▶ **Aim of the task**: Wherever the string "intensity" shows up in the data below, copy the whole line.
───
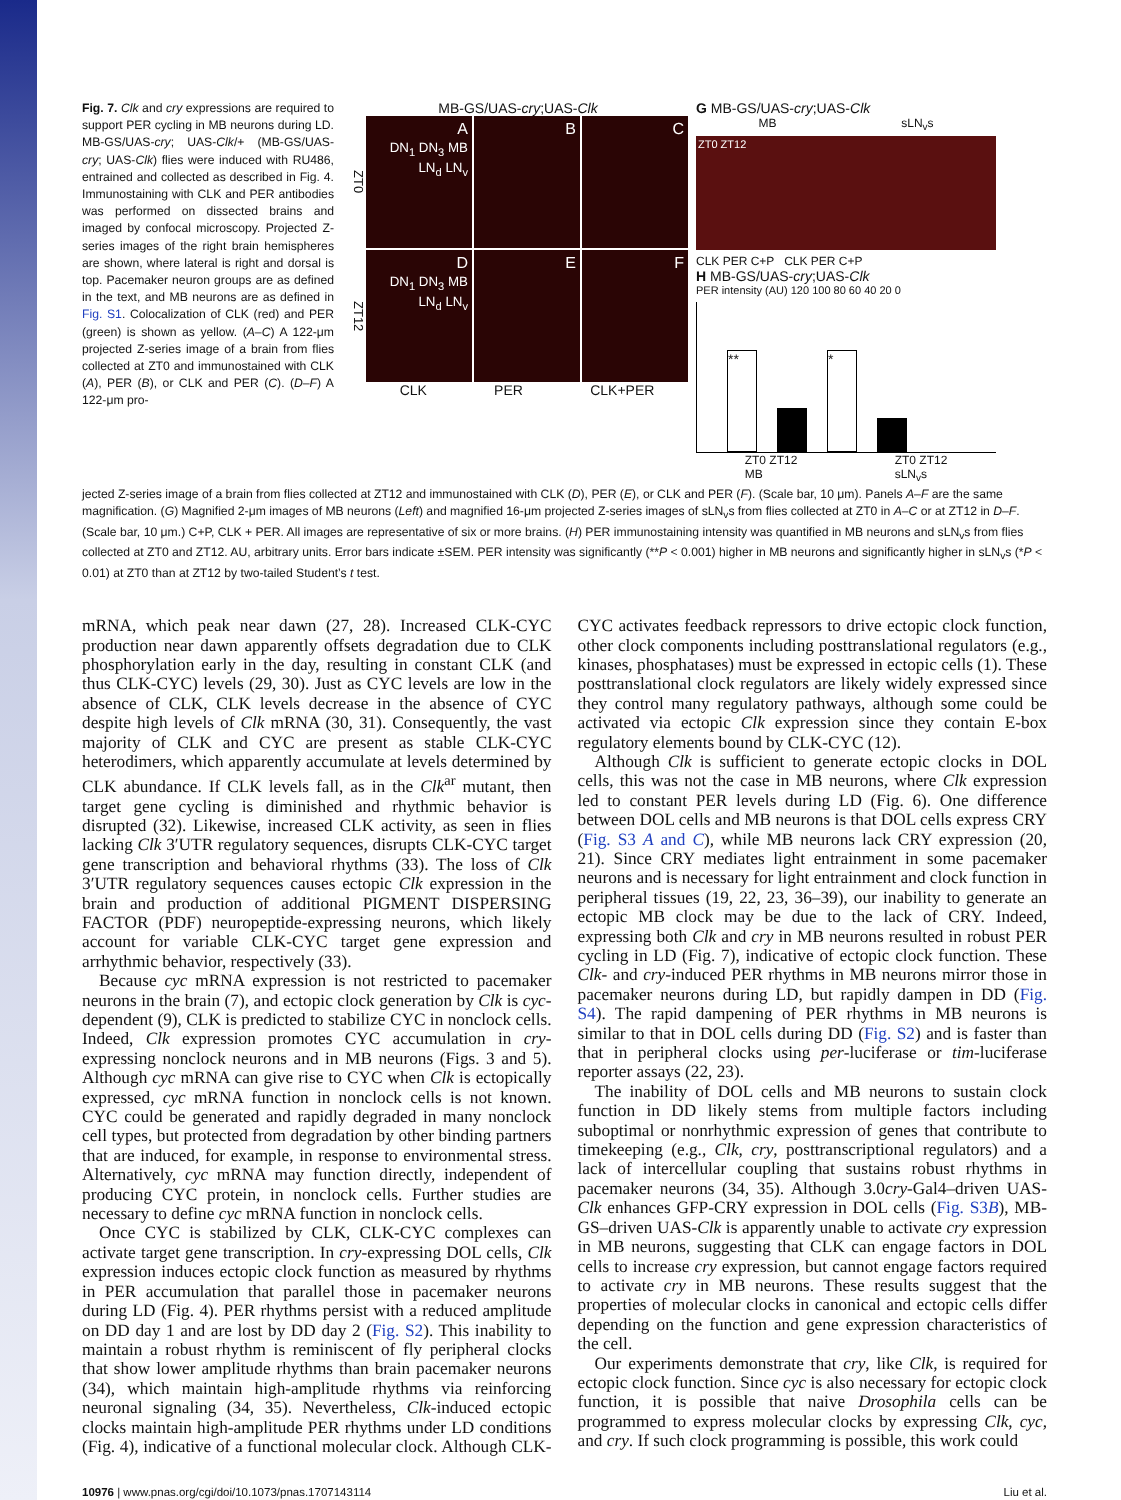Fig. 7. Clk and cry expressions are required to support PER cycling in MB neurons during LD. MB-GS/UAS-cry; UAS-Clk/+ (MB-GS/UAS-cry; UAS-Clk) flies were induced with RU486, entrained and collected as described in Fig. 4. Immunostaining with CLK and PER antibodies was performed on dissected brains and imaged by confocal microscopy. Projected Z-series images of the right brain hemispheres are shown, where lateral is right and dorsal is top. Pacemaker neuron groups are as defined in the text, and MB neurons are as defined in Fig. S1. Colocalization of CLK (red) and PER (green) is shown as yellow. (A–C) A 122-μm projected Z-series image of a brain from flies collected at ZT0 and immunostained with CLK (A), PER (B), or CLK and PER (C). (D–F) A 122-μm pro-
MB-GS/UAS-cry;UAS-Clk
ZT0
A
DN<sub>1</sub> DN<sub>3</sub> MB LN<sub>d</sub> LN<sub>v</sub>
B
C
ZT12
D
DN<sub>1</sub> DN<sub>3</sub> MB LN<sub>d</sub> LN<sub>v</sub>
E
F
CLK PER CLK+PER
G MB-GS/UAS-cry;UAS-Clk
MB sLN<sub>v</sub>s
ZT0 ZT12
CLK PER C+P CLK PER C+P
H MB-GS/UAS-cry;UAS-Clk
PER intensity (AU) 120 100 80 60 40 20 0
** *
ZT0 ZT12
MB ZT0 ZT12
sLN<sub>v</sub>s
jected Z-series image of a brain from flies collected at ZT12 and immunostained with CLK (D), PER (E), or CLK and PER (F). (Scale bar, 10 μm). Panels A–F are the same magnification. (G) Magnified 2-μm images of MB neurons (Left) and magnified 16-μm projected Z-series images of sLN<sub>v</sub>s from flies collected at ZT0 in A–C or at ZT12 in D–F. (Scale bar, 10 μm.) C+P, CLK + PER. All images are representative of six or more brains. (H) PER immunostaining intensity was quantified in MB neurons and sLN<sub>v</sub>s from flies collected at ZT0 and ZT12. AU, arbitrary units. Error bars indicate ±SEM. PER intensity was significantly (**P < 0.001) higher in MB neurons and significantly higher in sLN<sub>v</sub>s (*P < 0.01) at ZT0 than at ZT12 by two-tailed Student’s t test.
mRNA, which peak near dawn (27, 28). Increased CLK-CYC production near dawn apparently offsets degradation due to CLK phosphorylation early in the day, resulting in constant CLK (and thus CLK-CYC) levels (29, 30). Just as CYC levels are low in the absence of CLK, CLK levels decrease in the absence of CYC despite high levels of Clk mRNA (30, 31). Consequently, the vast majority of CLK and CYC are present as stable CLK-CYC heterodimers, which apparently accumulate at levels determined by CLK abundance. If CLK levels fall, as in the Clk<sup>ar</sup> mutant, then target gene cycling is diminished and rhythmic behavior is disrupted (32). Likewise, increased CLK activity, as seen in flies lacking Clk 3′UTR regulatory sequences, disrupts CLK-CYC target gene transcription and behavioral rhythms (33). The loss of Clk 3′UTR regulatory sequences causes ectopic Clk expression in the brain and production of additional PIGMENT DISPERSING FACTOR (PDF) neuropeptide-expressing neurons, which likely account for variable CLK-CYC target gene expression and arrhythmic behavior, respectively (33).
Because cyc mRNA expression is not restricted to pacemaker neurons in the brain (7), and ectopic clock generation by Clk is cyc-dependent (9), CLK is predicted to stabilize CYC in nonclock cells. Indeed, Clk expression promotes CYC accumulation in cry-expressing nonclock neurons and in MB neurons (Figs. 3 and 5). Although cyc mRNA can give rise to CYC when Clk is ectopically expressed, cyc mRNA function in nonclock cells is not known. CYC could be generated and rapidly degraded in many nonclock cell types, but protected from degradation by other binding partners that are induced, for example, in response to environmental stress. Alternatively, cyc mRNA may function directly, independent of producing CYC protein, in nonclock cells. Further studies are necessary to define cyc mRNA function in nonclock cells.
Once CYC is stabilized by CLK, CLK-CYC complexes can activate target gene transcription. In cry-expressing DOL cells, Clk expression induces ectopic clock function as measured by rhythms in PER accumulation that parallel those in pacemaker neurons during LD (Fig. 4). PER rhythms persist with a reduced amplitude on DD day 1 and are lost by DD day 2 (Fig. S2). This inability to maintain a robust rhythm is reminiscent of fly peripheral clocks that show lower amplitude rhythms than brain pacemaker neurons (34), which maintain high-amplitude rhythms via reinforcing neuronal signaling (34, 35). Nevertheless, Clk-induced ectopic clocks maintain high-amplitude PER rhythms under LD conditions (Fig. 4), indicative of a functional molecular clock. Although CLK-CYC activates feedback repressors to drive ectopic clock function, other clock components including posttranslational regulators (e.g., kinases, phosphatases) must be expressed in ectopic cells (1). These posttranslational clock regulators are likely widely expressed since they control many regulatory pathways, although some could be activated via ectopic Clk expression since they contain E-box regulatory elements bound by CLK-CYC (12).
Although Clk is sufficient to generate ectopic clocks in DOL cells, this was not the case in MB neurons, where Clk expression led to constant PER levels during LD (Fig. 6). One difference between DOL cells and MB neurons is that DOL cells express CRY (Fig. S3 A and C), while MB neurons lack CRY expression (20, 21). Since CRY mediates light entrainment in some pacemaker neurons and is necessary for light entrainment and clock function in peripheral tissues (19, 22, 23, 36–39), our inability to generate an ectopic MB clock may be due to the lack of CRY. Indeed, expressing both Clk and cry in MB neurons resulted in robust PER cycling in LD (Fig. 7), indicative of ectopic clock function. These Clk- and cry-induced PER rhythms in MB neurons mirror those in pacemaker neurons during LD, but rapidly dampen in DD (Fig. S4). The rapid dampening of PER rhythms in MB neurons is similar to that in DOL cells during DD (Fig. S2) and is faster than that in peripheral clocks using per-luciferase or tim-luciferase reporter assays (22, 23).
The inability of DOL cells and MB neurons to sustain clock function in DD likely stems from multiple factors including suboptimal or nonrhythmic expression of genes that contribute to timekeeping (e.g., Clk, cry, posttranscriptional regulators) and a lack of intercellular coupling that sustains robust rhythms in pacemaker neurons (34, 35). Although 3.0cry-Gal4–driven UAS-Clk enhances GFP-CRY expression in DOL cells (Fig. S3B), MB-GS–driven UAS-Clk is apparently unable to activate cry expression in MB neurons, suggesting that CLK can engage factors in DOL cells to increase cry expression, but cannot engage factors required to activate cry in MB neurons. These results suggest that the properties of molecular clocks in canonical and ectopic cells differ depending on the function and gene expression characteristics of the cell.
Our experiments demonstrate that cry, like Clk, is required for ectopic clock function. Since cyc is also necessary for ectopic clock function, it is possible that naive Drosophila cells can be programmed to express molecular clocks by expressing Clk, cyc, and cry. If such clock programming is possible, this work could
10976 | www.pnas.org/cgi/doi/10.1073/pnas.1707143114 Liu et al.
───
▶ **Answer section**:
PER intensity (AU) 120 100 80 60 40 20 0
jected Z-series image of a brain from flies collected at ZT12 and immunostained with CLK (D), PER (E), or CLK and PER (F). (Scale bar, 10 μm). Panels A–F are the same magnification. (G) Magnified 2-μm images of MB neurons (Left) and magnified 16-μm projected Z-series images of sLN<sub>v</sub>s from flies collected at ZT0 in A–C or at ZT12 in D–F. (Scale bar, 10 μm.) C+P, CLK + PER. All images are representative of six or more brains. (H) PER immunostaining intensity was quantified in MB neurons and sLN<sub>v</sub>s from flies collected at ZT0 and ZT12. AU, arbitrary units. Error bars indicate ±SEM. PER intensity was significantly (**P < 0.001) higher in MB neurons and significantly higher in sLN<sub>v</sub>s (*P < 0.01) at ZT0 than at ZT12 by two-tailed Student’s t test.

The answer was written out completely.